SQL vs NOSQL read performance
Preface
As part of recent efforts to learn more about databases, I've been trying to wrap my head around the different scenarios of when and when not to use relation or non-relational (document based - Mongo, Cassandra, DynamoDB) data stores.
Without thinking too much about horizontally scaling the databases (that's another can of worms), I had a very naive questions about comparing the two different database types.
- What is the
readperformance?
We're not concerned about:
- Horizontally scaling, so no sharding, replication, etc.
- Referential integrity, ACID, or the inherent benefits that a SQL database would provide
Basically: If we were only concerned about how fast a read is from the database, how long would it take?
Using Python, we're able to run some very simple tests.
PostgreSQL
- Set up our relational schema
cursor.execute(
"""
CREATE TABLE LOCATIONS (
location_id BIGSERIAL PRIMARY KEY,
area TEXT
);
CREATE TABLE USERS (
user_id BIGSERIAL PRIMARY KEY,
first_name TEXT,
last_name TEXT,
location_id BIGINT REFERENCES LOCATIONS(location_id)
);
CREATE TABLE ORDERS (
order_id BIGSERIAL PRIMARY KEY,
amount INTEGER,
user_id BIGINT REFERENCES USERS(user_id),
description TEXT
);
"""- Inserting
100_000locations,1_000_000users, and1_000_000orders
NUM_LOCATIONS = 100_000
location_values = [('Foo',) for _ in range(NUM_LOCATIONS)]
cursor.executemany(
f"INSERT INTO LOCATIONS (area) VALUES (%s);"
, location_values
)
NUM_USERS = 1_000_000
users_values = [
('Foo', 'Foo', random.randint(1, NUM_LOCATIONS))
for _ in range(NUM_USERS)
]
cursor.executemany(
f"INSERT INTO USERS (first_name, last_name, location_id) VALUES (%s, %s, %s)",
users_values
)
NUM_ORDERS = 1_000_000
orders_values = [
(10_000, random.randint(1, NUM_USERS), 'Foo')

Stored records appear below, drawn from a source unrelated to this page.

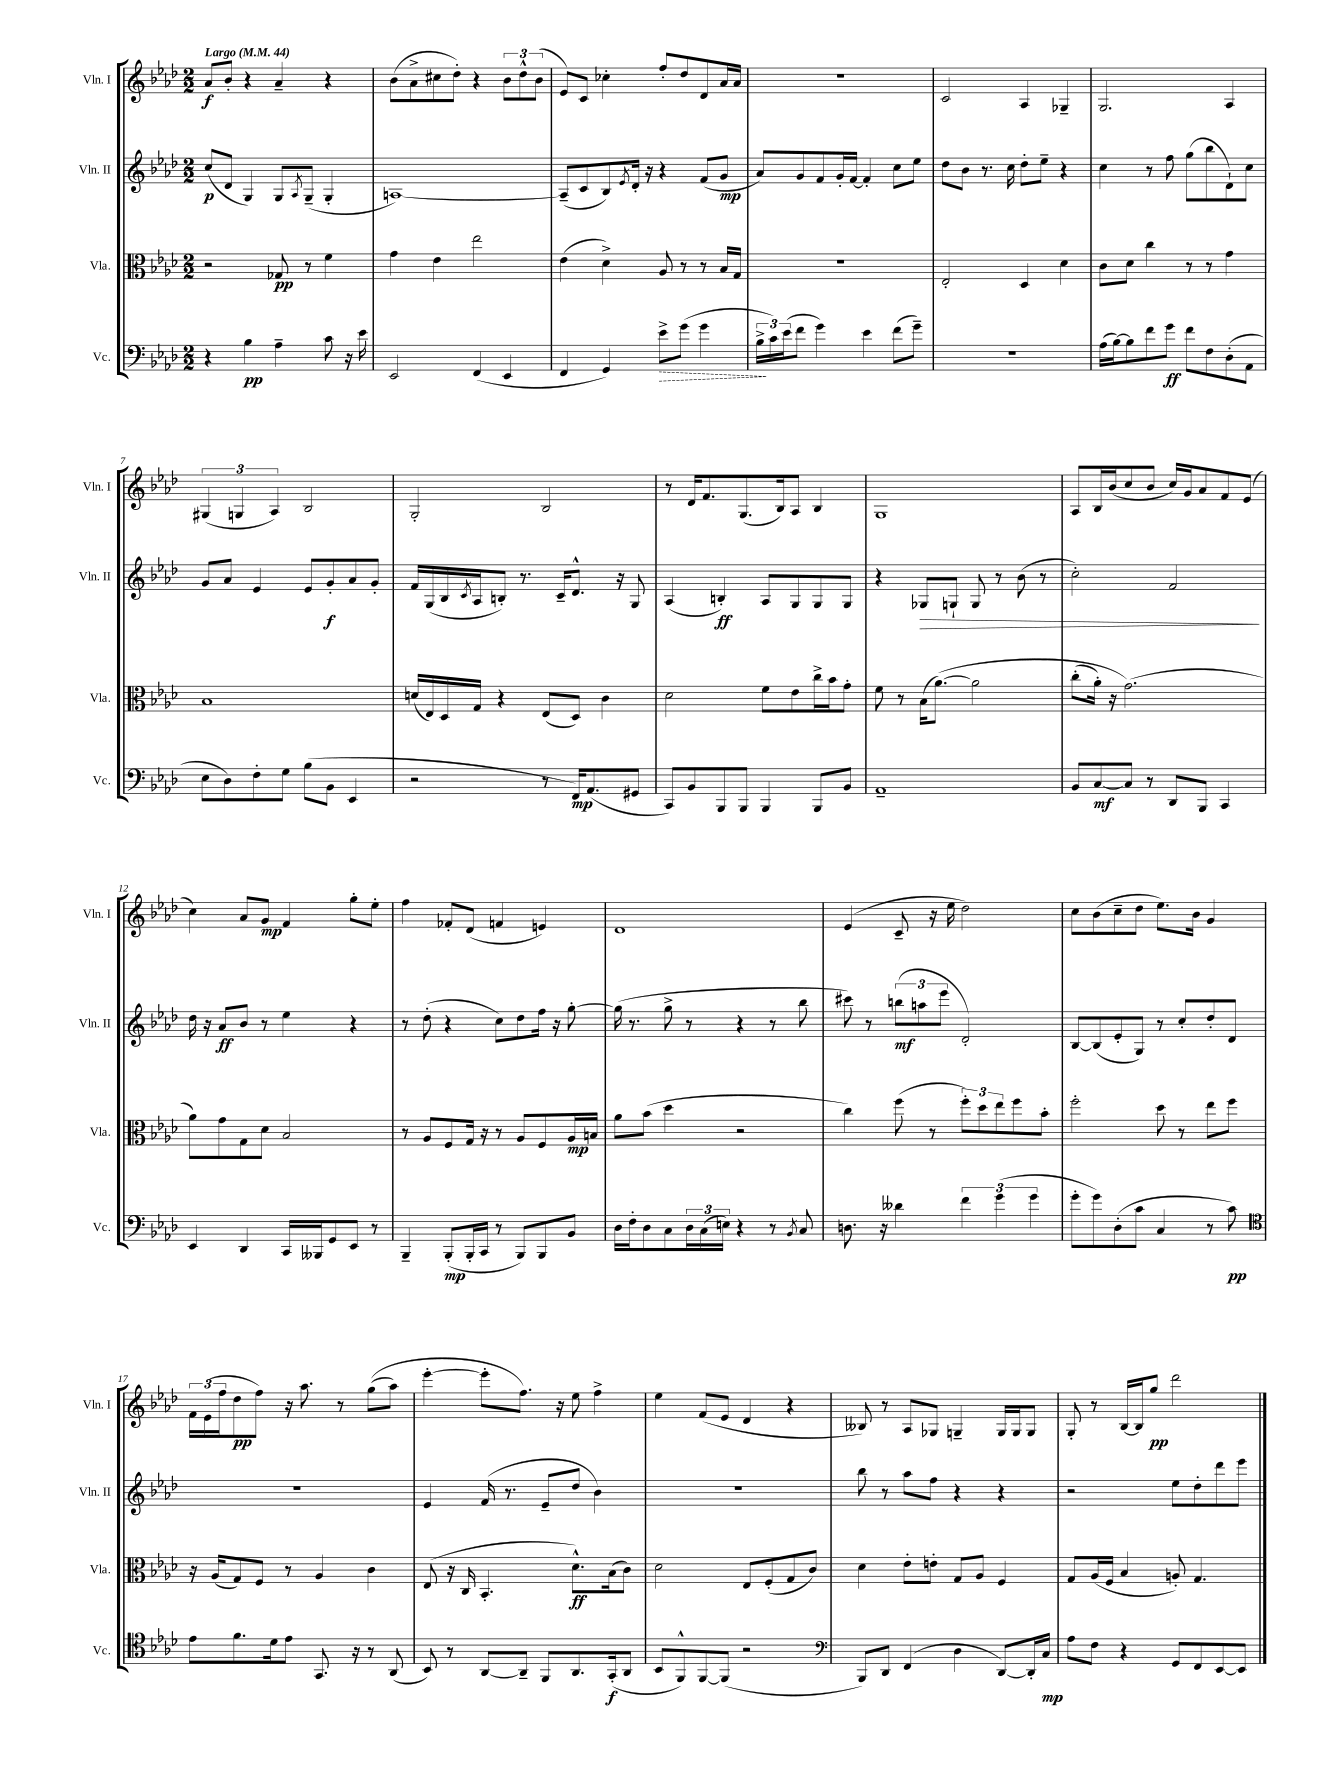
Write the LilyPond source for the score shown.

<<
\new StaffGroup <<
\new Staff = "s0" \with { instrumentName = "Vln. I" shortInstrumentName = "Vln. I" } {
    \clef treble \key aes \major \numericTimeSignature \time 2/2 \tempo "Largo" 4 = 44
    aes'8\f bes'8-. r4 aes'4-- r4 |
    bes'8( aes'8-> cis''8 des''8-.) r4 \tuplet 3/2 { bes'8 des''8-^ bes'8( } |
    ees'8) c'8 ces''4-. f''8-. des''8 des'8 aes'16 aes'16 |
    R1 |
    c'2 aes4 ges4-- |
    g2. aes4 |
    \tuplet 3/2 { gis4( g4 aes4) } bes2 |
    g2-. bes2 |
    r8 des'16 f'8. g8.( bes16) aes8 bes4 |
    g1 |
    aes8 bes16 bes'16( c''8 bes'8 c''16) g'16 aes'8 f'8 ees'8( |
    c''4) aes'8 g'8\mp f'4 g''8-. ees''8-. |
    f''4 fes'8-. des'8( f'4 e'4) |
    des'1 |
    ees'4( c'8-- r16 ees''16 des''2) |
    c''8 bes'8( c''8-- des''8 ees''8.) bes'16 g'4 |
    \tuplet 3/2 { f'16 ees'16( f''16 } des''8\pp f''8) r16 aes''8. r8 g''8(\( aes''8) |
    ees'''4~-. ees'''8-. f''8.\) r16 ees''8 f''4-> |
    ees''4 f'8( ees'8 des'4 r4 |
    beses8) r8 aes8 ges8 g4-- g16 g16 g8 |
    g8-. r8 bes16~ bes16 g''8\pp des'''2 \bar "|." |
}
\new Staff = "s1" \with { instrumentName = "Vln. II" shortInstrumentName = "Vln. II" } {
    \clef treble \key aes \major \numericTimeSignature \time 2/2
    c''8\p( des'8 g4) g8 \acciaccatura { aes8 } g8--( g4-. |
    a1~) |
    a8--( c'8 bes8) \acciaccatura { ees'8 } des'16-. r16 r4 f'8( g'8\mp |
    aes'8) g'8 f'8 g'16-. f'16~ f'4-. c''8 ees''8 |
    des''8 bes'8 r8. c''16 des''8-. ees''8-- r4 |
    c''4 r8 f''8 g''8( bes''8 des'8-!) c''8 |
    g'8 aes'8 ees'4 ees'8 g'8-.\f aes'8 g'8-. |
    f'16 g16( bes16 \acciaccatura { c'8 } aes16 b8-.) r8. c'16-- des'8.-^ r16 g8 |
    aes4( b4-.\ff) aes8 g8 g8 g8 |
    r4 ges8\> g8-! g8 r8 bes'8( r8 |
    c''2-.) f'2\! |
    des''16 r16 aes'8\ff bes'8 r8 ees''4 r4 |
    r8 des''8-.( r4 c''8) des''8 f''16 r16 g''8~-. |
    g''16( r8. g''8-> r8 r4 r8 bes''8 |
    cis'''8) r8 \tuplet 3/2 { b''8\mf( a''8 ees'''8 } des'2-.) |
    bes8~ bes8( ees'8-. g8) r8 c''8-. des''8-. des'8 |
    r1 |
    ees'4 f'16( r8. ees'8-- des''8 bes'4) |
    R1 |
    bes''8 r8 aes''8 f''8 r4 r4 |
    r2 ees''8 des''8-. des'''8 ees'''8 \bar "|." |
}
\new Staff = "s2" \with { instrumentName = "Vla." shortInstrumentName = "Vla." } {
    \clef alto \key aes \major \numericTimeSignature \time 2/2
    r2 ges8\pp r8 f'4 |
    g'4 ees'4 ees''2 |
    ees'4( des'4->) aes8 r8 r8 bes16 g16 |
    r1 |
    ees2-. des4 des'4 |
    c'8 des'8 c''4 r8 r8 g'4 |
    bes1 |
    d'16( ees16) des16 g16 r4 ees8( des8) c'4 |
    des'2 f'8 ees'8 c''16-> bes'16 g'8-. |
    f'8 r8 bes16( aes'8.~)\( aes'2 |
    c''8-.( aes'16-.) r16 g'2.(\) |
    aes'8) g'8 g8 des'8 bes2 |
    r8 aes8 f8 g16 r16 r8 aes8 f8 aes16\mp b16 |
    aes'8 bes'8( des''4 r2 |
    c''4) f''8( r8 \tuplet 3/2 { f''8-.) des''8 ees''8 } f''8 bes'8-. |
    f''2-. des''8 r8 ees''8 f''8 |
    r16 aes16( g8) f8 r8 aes4 c'4 |
    ees8( r16 c16 bes,4.-. des'8.-^\ff) bes16( c'8) |
    des'2 ees8 f8-.( g8 c'8) |
    des'4 ees'8-. e'8-. g8 aes8 f4 |
    g8 aes16( f16 bes4 a8-.) g4. \bar "|." |
}
\new Staff = "s3" \with { instrumentName = "Vc." shortInstrumentName = "Vc." } {
    \clef bass \key aes \major \numericTimeSignature \time 2/2
    r4 bes4\pp aes4-- c'8 r16 ees'16 |
    ees,2 f,4( ees,4 |
    f,4 g,4) \once \override Hairpin.style = #'dashed-line ees'8->\> g'8( g'4 |
    \tuplet 3/2 { bes16->\! c'16) ees'16( } f'8 g'4) ees'4 f'8( g'8--) |
    r1 |
    aes16( bes16~) bes8 f'8 g'8\ff f'8 f8 des8-.( aes,8 |
    ees8 des8) f8-. g8 bes8( bes,8 ees,4 |
    r2 r8 f,16\mp) aes,8.( gis,8 |
    c,8) bes,8 bes,,8 bes,,8 bes,,4 bes,,8 bes,8 |
    aes,1-- |
    bes,8 c8~\mf c8 r8 des,8 bes,,8 c,4 |
    ees,4 des,4 c,16 beses,,16 g,8 ees,8 r8 |
    bes,,4-- bes,,8-.\mp( bes,,16-. c,16 r8 bes,,8) bes,,8 bes,8 |
    des16 f16-. des8 c8 \tuplet 3/2 { des16 c16( e16) } r4 r8 \acciaccatura { bes,8 } c8 |
    d8. r16 deses'4 \tuplet 3/2 { f'4 g'4( g'4 } |
    g'8-. g'8) des8-.( c'8 c4 r8 c'8\pp) |
    \clef tenor ees'8 f'8. des'16 ees'8 g,8. r16 r8 aes,8( |
    bes,8) r8 aes,8~ aes,8-- f,8 aes,8. g,16-.\f( aes,8 |
    bes,8 f,8-^) f,8~ f,8( r2 |
    \clef bass bes,,8) des,8 f,4( des4 des,8~) des,16-. c16\mp |
    aes8 f8 r4 g,8 f,8 ees,8~ ees,8 \bar "|." |
}
>>
>>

for _ in range(NUM_ORDERS)
]
cursor.executemany(
f"INSERT INTO ORDERS (amount, user_id, description) VALUES (%s, %s, %s)",
orders_values
)- Running our queries
We are joining all 3 tables since we want to mimic some realistic workloads
cursor.execute(
"""
SELECT * FROM
ORDERS JOIN USERS using (user_id)
JOIN LOCATIONS using (location_id)
WHERE location_id = 50000
"""
)
Our code above takes 0.05799816595390439 seconds to run. Decently fast, considering it's
an indexed lookup involving a primary key.
What about a non-indexed lookup?
cursor.execute(
"""
SELECT * FROM
ORDERS JOIN USERS using (user_id)
JOIN LOCATIONS using (location_id)
WHERE area = 'Foo'
"""
)Now, this takes 0.9050237080082297 seconds to run. A lot slower, but it shows off the power of indexes
in the previous example.
cursor.execute(
"""
SELECT * FROM
ORDERS JOIN USERS using (user_id)
JOIN LOCATIONS using (location_id)
"""
)If we want to pull out all the rows for some crazy reason, it'll take 1.3498550418298692 seconds to run.
MongoDB
For Mongo, we're keeping to the same data, except that we don't have a relational schema now.
- Insert data into collection
NUM_ROWS = 1_000_000
data = [
{
'locations_id': i,
'area': random.choice(random_words),
'user_id': i,
'first_name': 'Foo',
'last_name': 'Foo',
'order_id': i,
'amount': 10_000,
'description': 'Foo'
} for i in range(1, NUM_ROWS + 1)
]
collection.insert_many(data)- Run our queries
collection.find({'location_id': 500_000})Searching by a monotonic id is really fast. 0.000050459057092666626 seconds.
collection.find({'area': 'Foo'})Searching by a categorical field is even faster. 0.000014375196769833565 seconds!
Conclusion
In this very naive comparison, we can see that for very simple read operations, Mongo is much faster than PostgreSQL.
Even when timing the write operations, Mongo still comes out ahead.
This is not to say that Mongo is always better than Postgres or a SQL database - the tradeoff is losing the benefits of a relational database, such as referential integrity, or ACID compliance. Postgres also has a JSONB datatype, which allows for some of the flexibility that Mongo provides when handling non-relational data.
This gave me a better understanding of the tradeoffs between the two types of databases - if we are running an application at an incredible scale, with very very high read/write operations per second on the database, we might not care about the relational integrity of the data, and would prefer the speed of a document-oriented database instead.
I would love to work on such a system in the future, and come back with practical experience and opinions on the matter.